Content starts
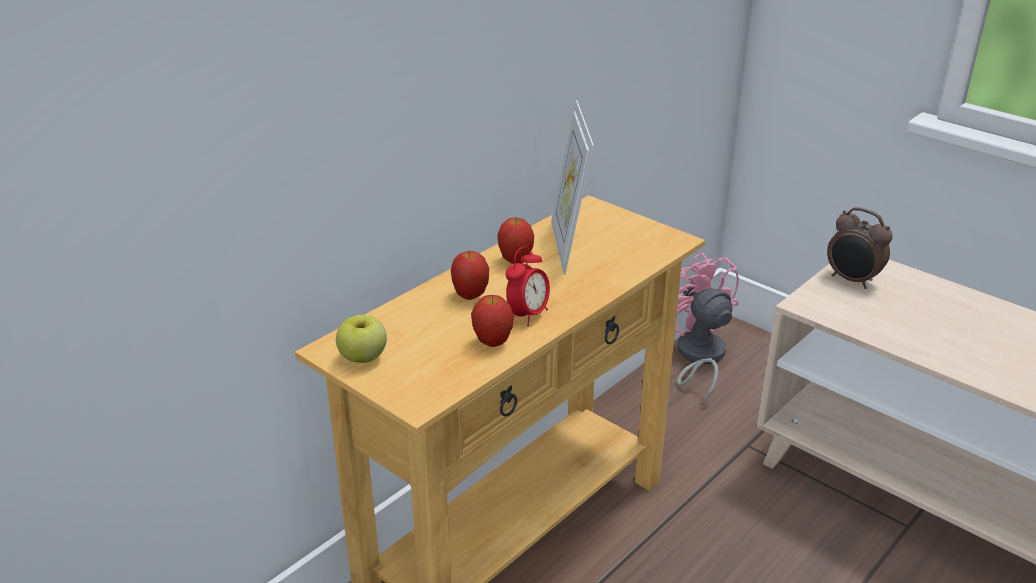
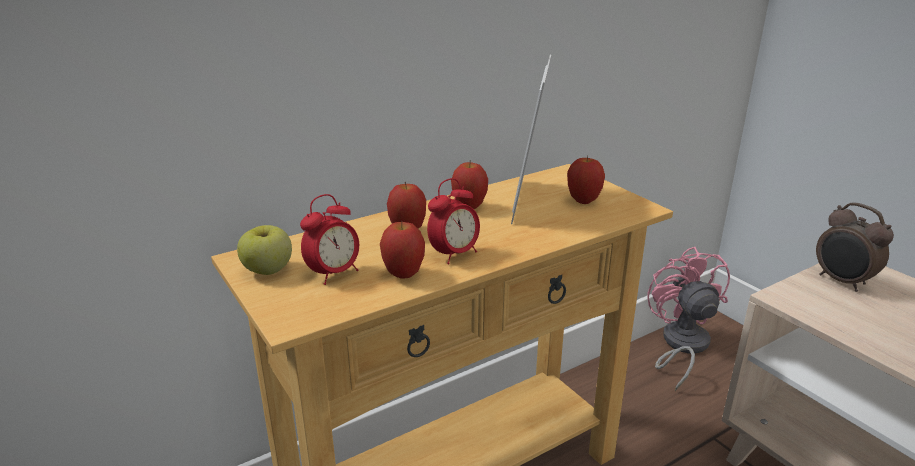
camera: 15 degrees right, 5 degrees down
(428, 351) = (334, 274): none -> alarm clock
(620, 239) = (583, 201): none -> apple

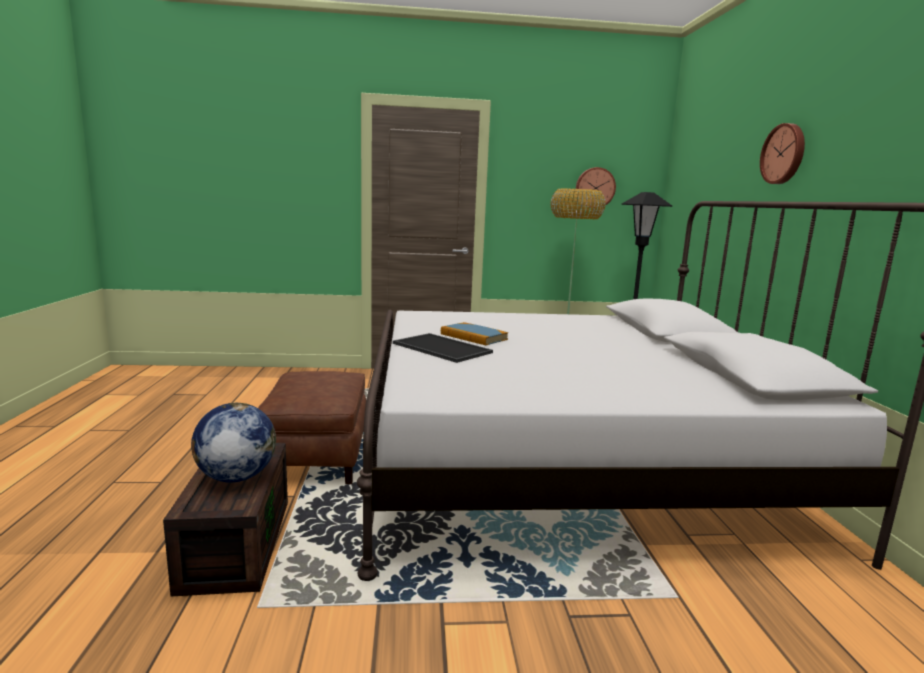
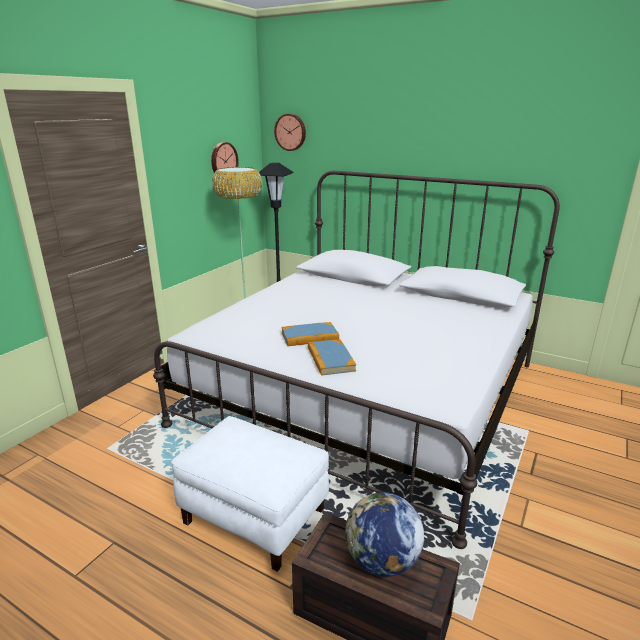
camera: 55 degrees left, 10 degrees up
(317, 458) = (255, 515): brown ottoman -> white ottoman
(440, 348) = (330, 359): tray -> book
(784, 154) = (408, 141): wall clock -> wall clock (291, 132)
Content ends
Content starts
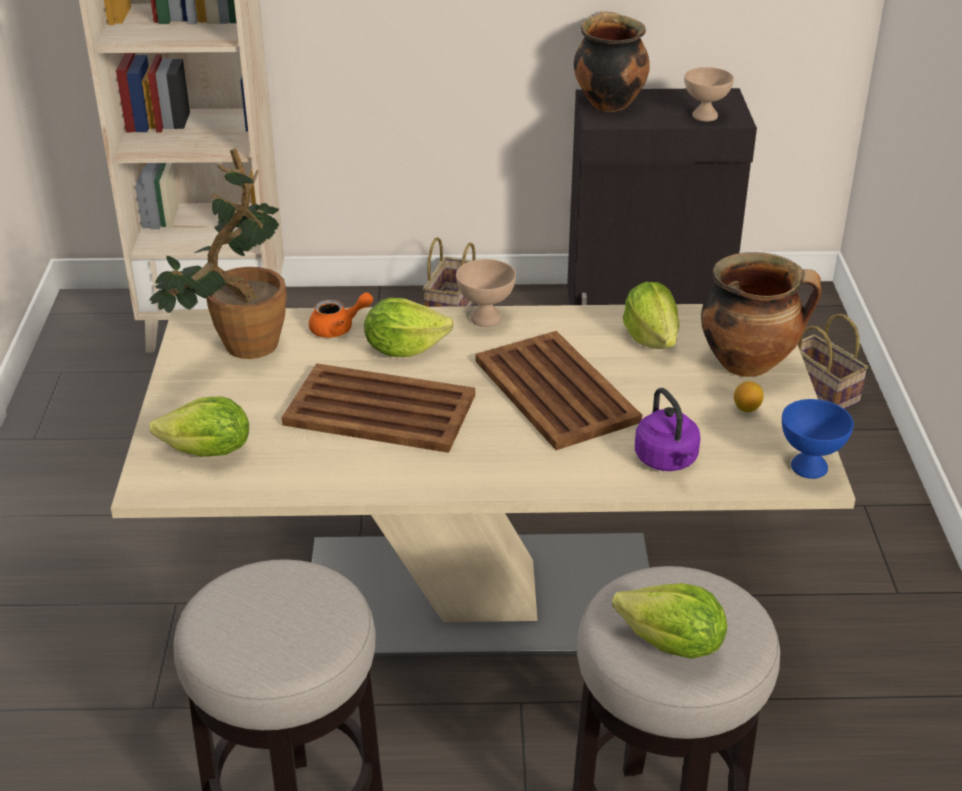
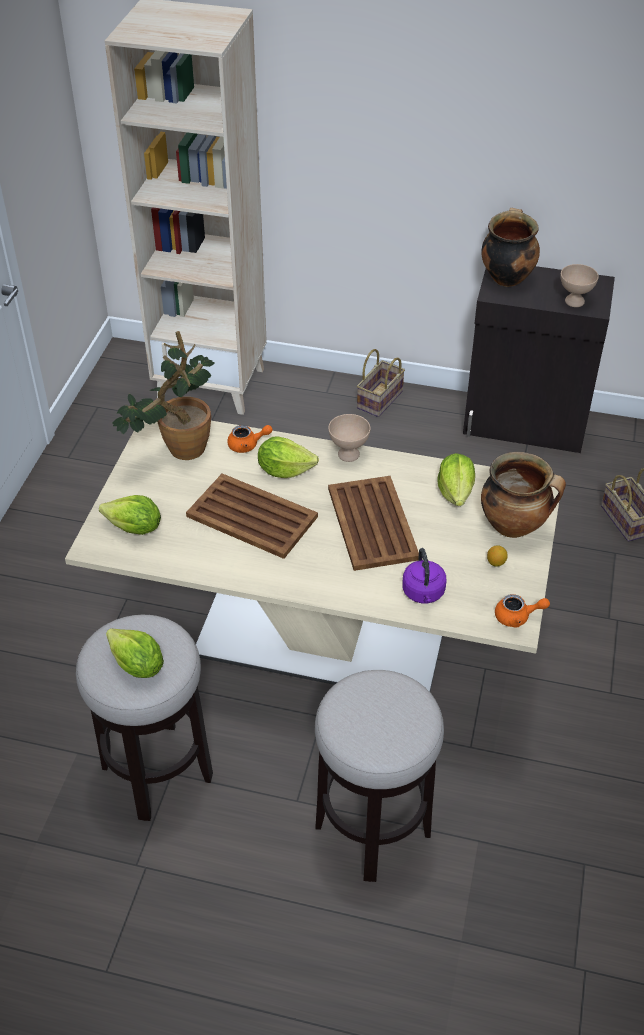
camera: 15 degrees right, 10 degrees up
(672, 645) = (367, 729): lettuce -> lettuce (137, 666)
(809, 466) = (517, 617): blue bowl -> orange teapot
Content ends
Content starts
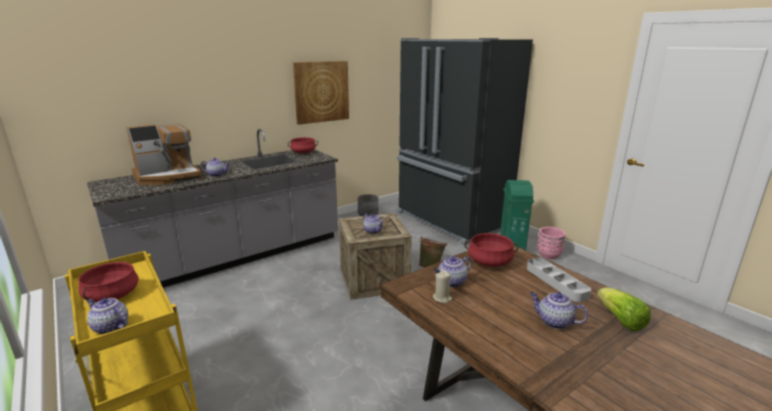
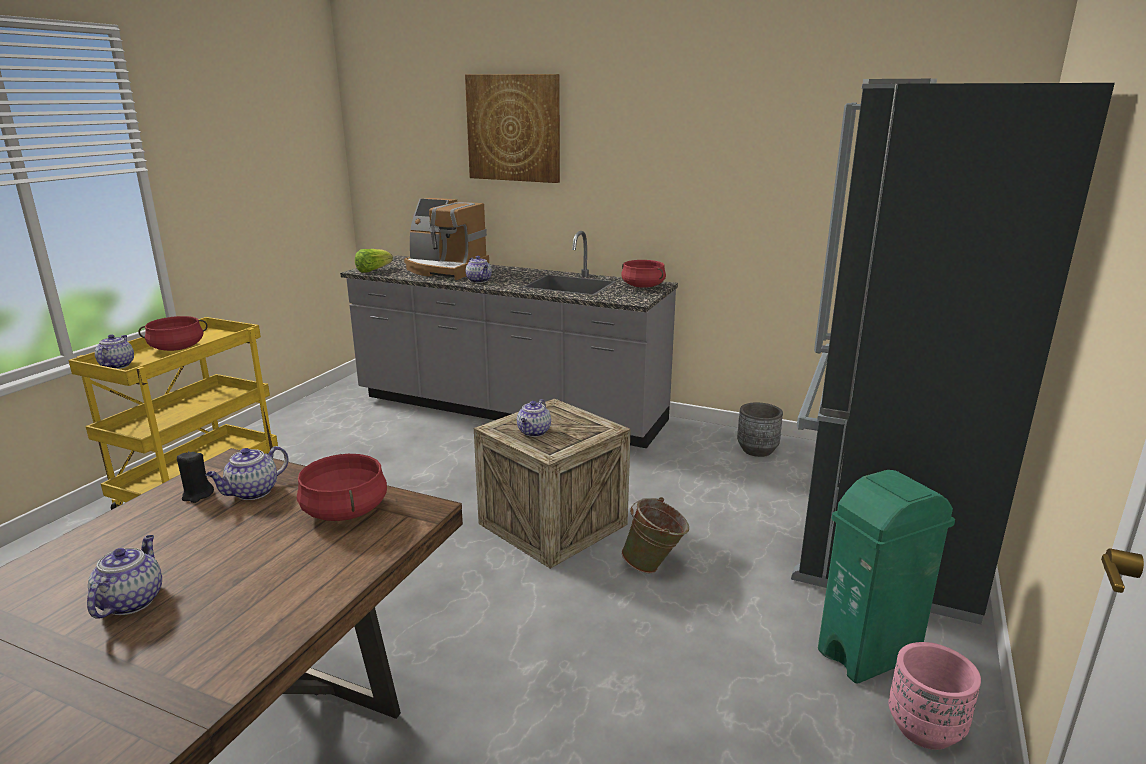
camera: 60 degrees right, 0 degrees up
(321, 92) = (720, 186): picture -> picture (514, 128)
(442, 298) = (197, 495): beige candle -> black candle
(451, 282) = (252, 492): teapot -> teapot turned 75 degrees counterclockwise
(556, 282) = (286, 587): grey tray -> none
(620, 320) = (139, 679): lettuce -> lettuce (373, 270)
Content ends
Above are some entries; copy exactly the lines from the line with "camera: 15 degrees right, 5 degrees down" through the line with "(784, 154) = (408, 141): wall", both included, but none of the pictures.

* [EXERCISE SOLUTION]:
camera: 15 degrees right, 5 degrees down
(428, 351) = (334, 274): none -> alarm clock
(620, 239) = (583, 201): none -> apple

camera: 55 degrees left, 10 degrees up
(317, 458) = (255, 515): brown ottoman -> white ottoman
(440, 348) = (330, 359): tray -> book
(784, 154) = (408, 141): wall clock -> wall clock (291, 132)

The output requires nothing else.